On April 4, 1967, Dr. Martin Luther King Jr. gave one of the most important speeches in American history. It’s referred to as “the Riverside speech” in reference to King delivering the speech at Riverside Church in New York City. It’s also called “Breaking the Silence” or “Beyond Vietnam.” In it he decisively and publicly expands his ministry to include opposition to the U.S. war against Vietnam. He was vilified for this move by his “friends” as well as his detractors. The Riverside speech, which names the sickness eating the American soul as “the giant triplets of racism, extreme materialism, and militarism,” was a watershed moment in American history. A year later, to the day, Dr. King was assassinated.
King’s Riverside speech draws heavily from a draft by civil rights leader and historian Dr. Vincent G. Harding that Harding had written over his Christmas vacation in 1966. King made a few minor changes but essentially delivered Harding’s original text. In preparation for the 40th anniversary of King’s address, Sojourners interviewed Dr. Harding on the history and context of the speech and what it means for America today. Dr. Harding was interviewed by Sojourners associate editor Rose Marie Berger in December 2006.

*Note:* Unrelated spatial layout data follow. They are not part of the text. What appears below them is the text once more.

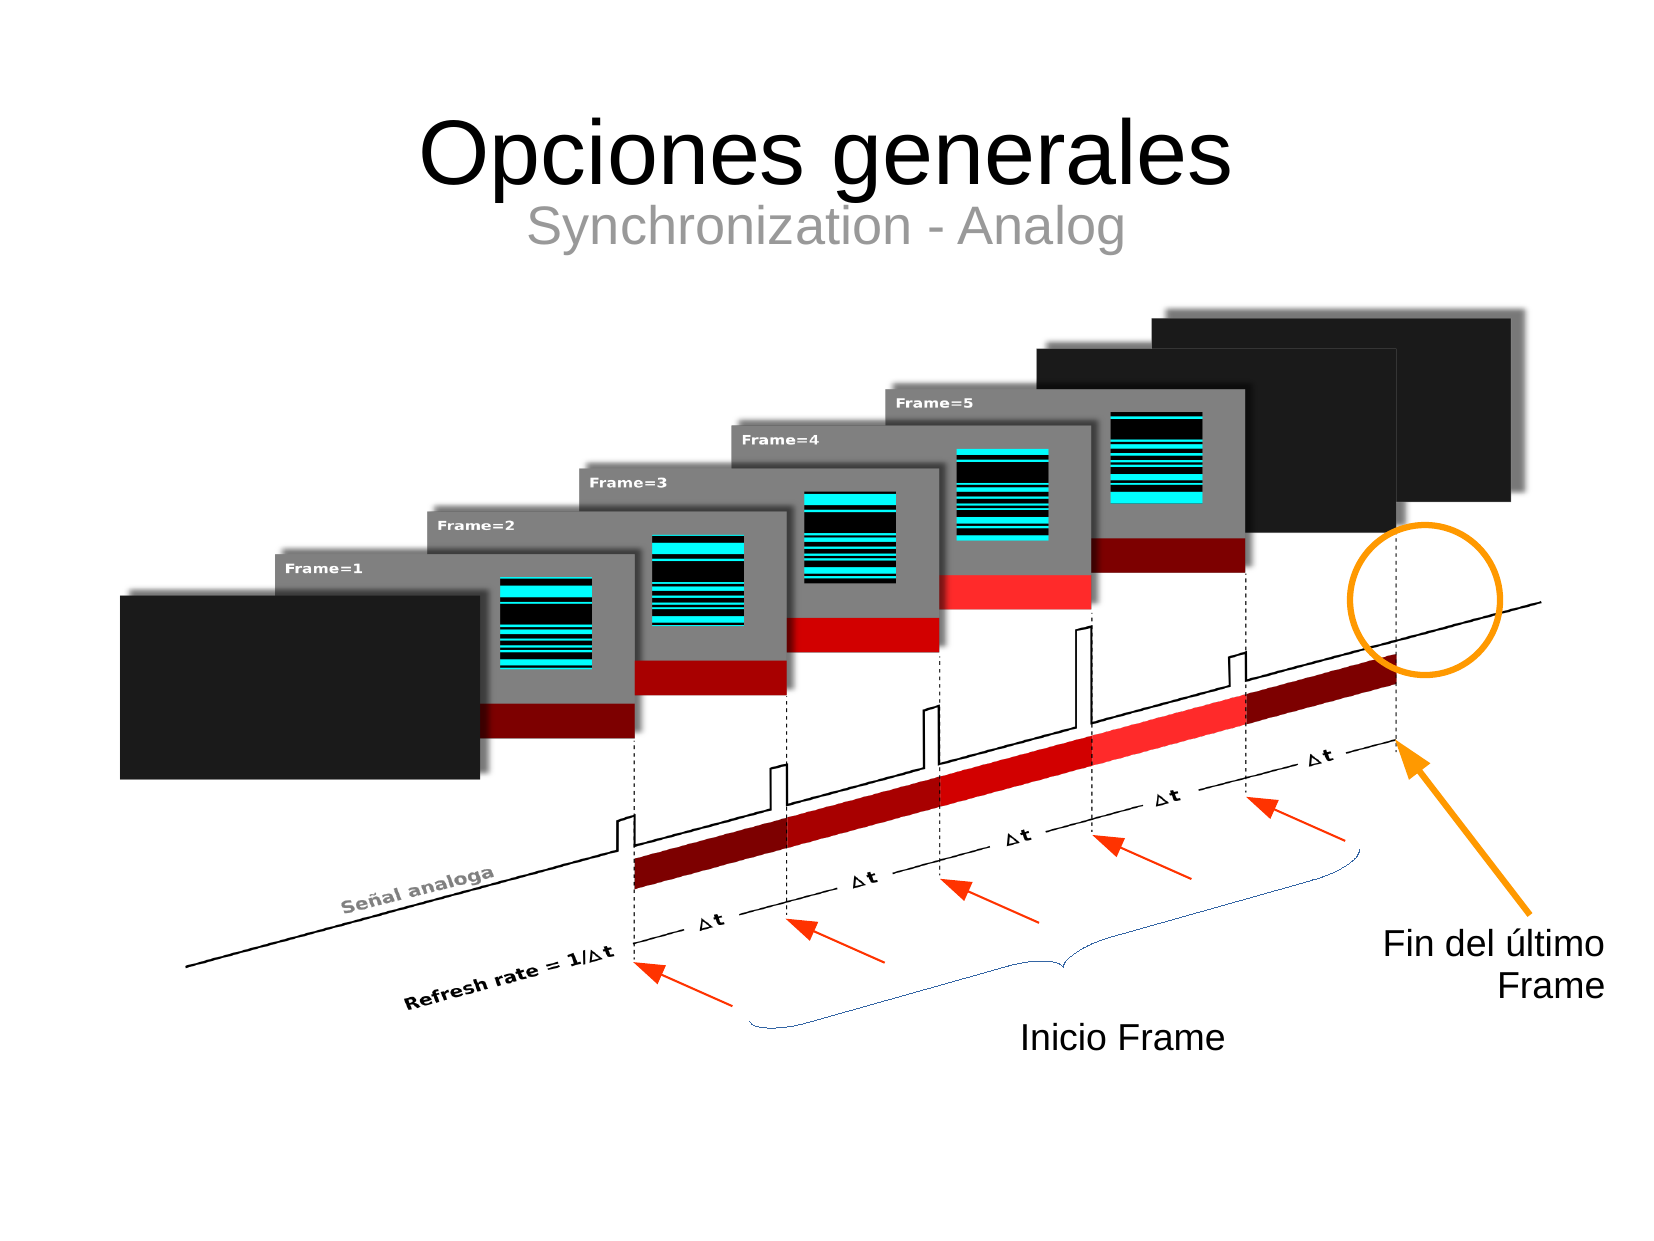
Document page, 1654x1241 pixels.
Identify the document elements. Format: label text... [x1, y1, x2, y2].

title Opciones generales [82, 49, 1571, 195]
text_box Inicio Frame [1005, 1009, 1276, 1067]
text_box Fin del último Frame [1350, 915, 1621, 1014]
title Synchronization - Analog [82, 195, 1572, 257]
picture [93, 290, 1561, 1010]
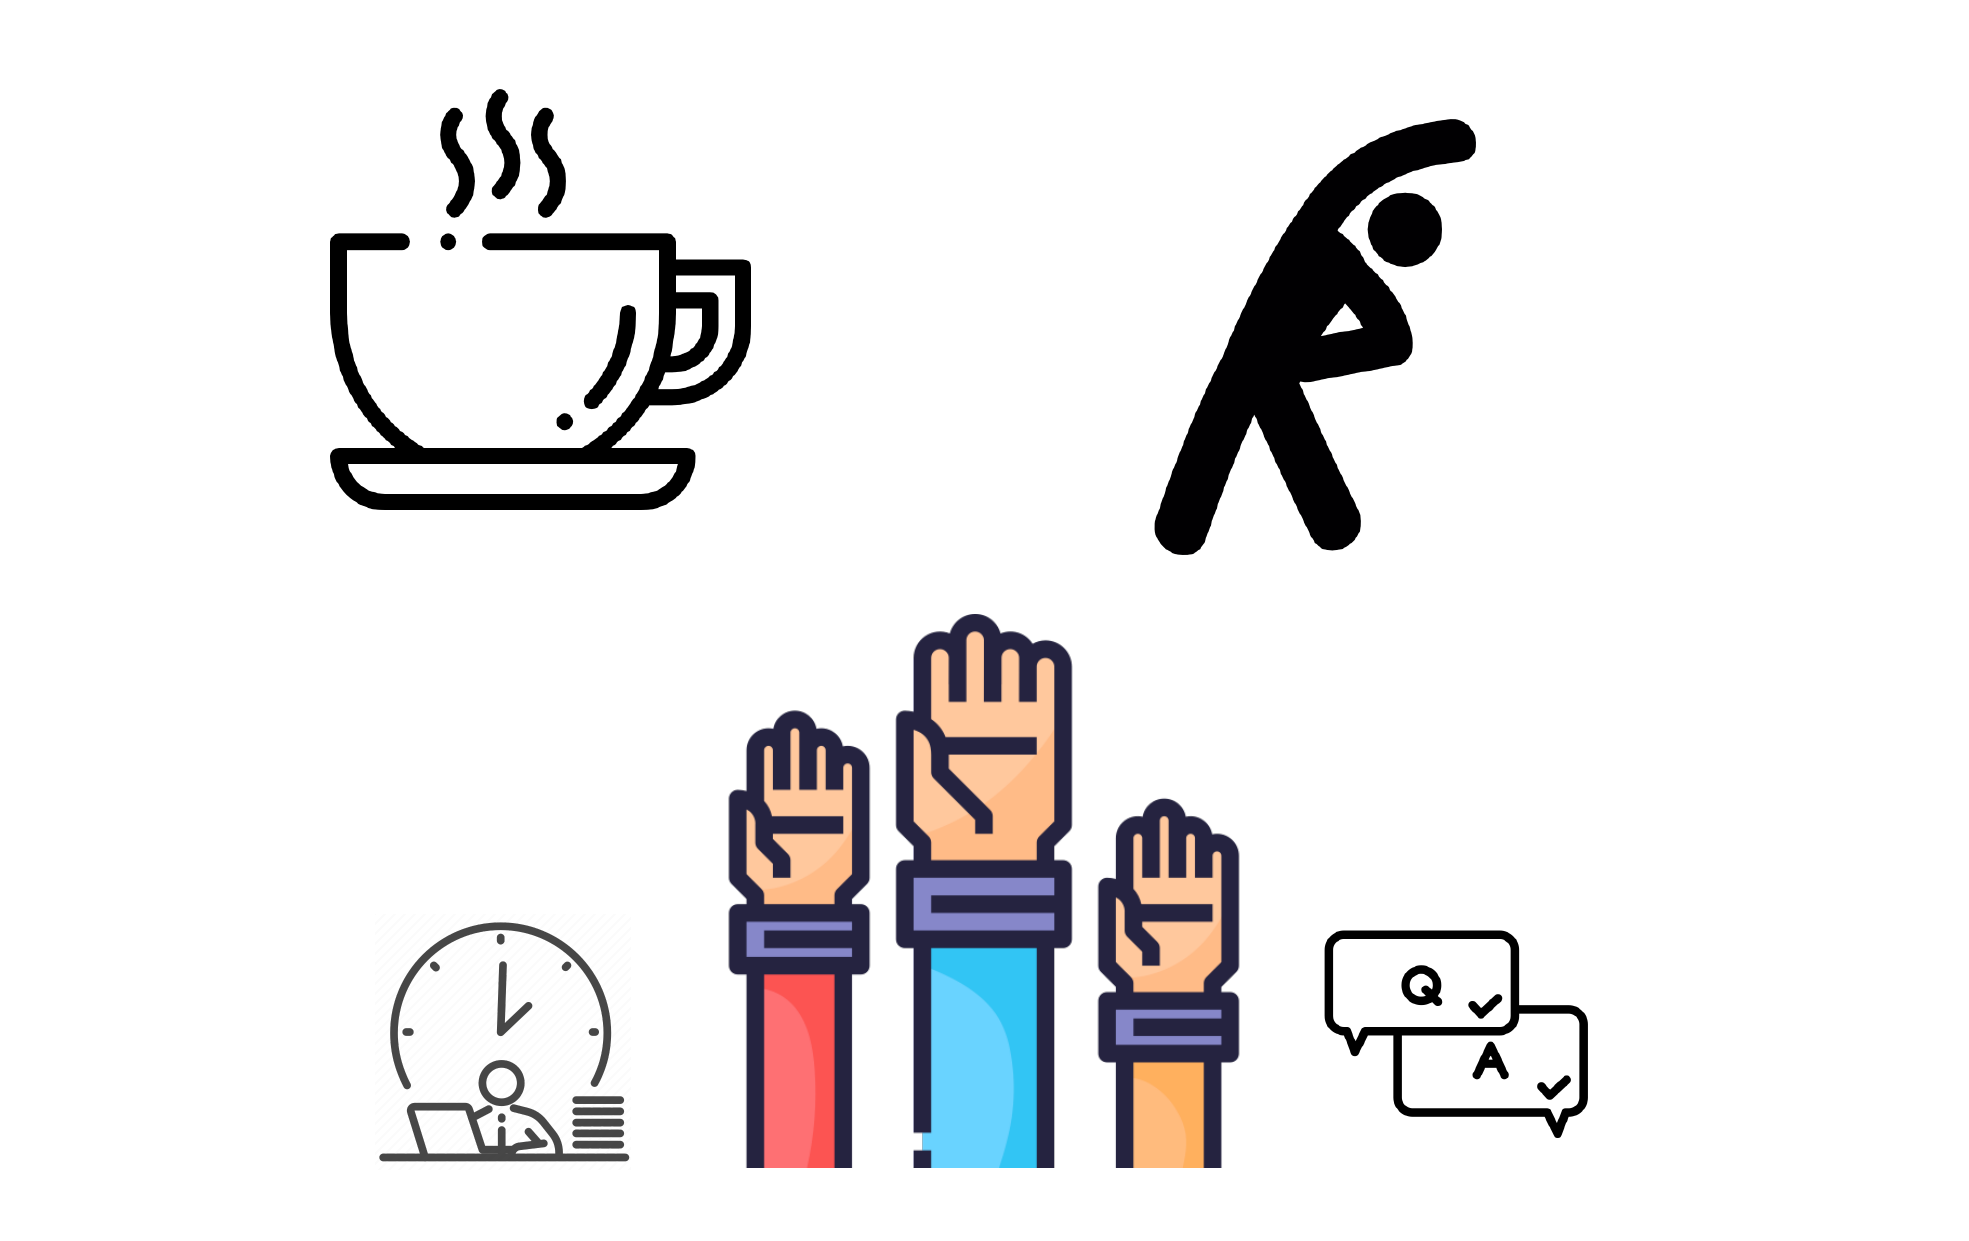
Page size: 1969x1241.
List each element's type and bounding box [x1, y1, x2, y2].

picture [1320, 898, 1592, 1171]
picture [375, 914, 631, 1171]
picture [330, 89, 751, 511]
picture [707, 614, 1261, 1168]
picture [1097, 119, 1533, 556]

SOJOURNERS: Do you mind just offering a prayer for us, just as we begin.
VINCENT G. HARDING: Thank you. Thank you. Thank you. Please speak to us and through us and with us. And help us to know what that speaking means for us. Thank you. Amen.
SOJOURNERS: My first questions are about the historical context of the “Beyond Vietnam” speech and your place in that context. My memory is that in ’64 or ’65 you had gone back north to Evanston, Ill., and in ’66 or so you came back to Atlanta to Spelman College. Is that right?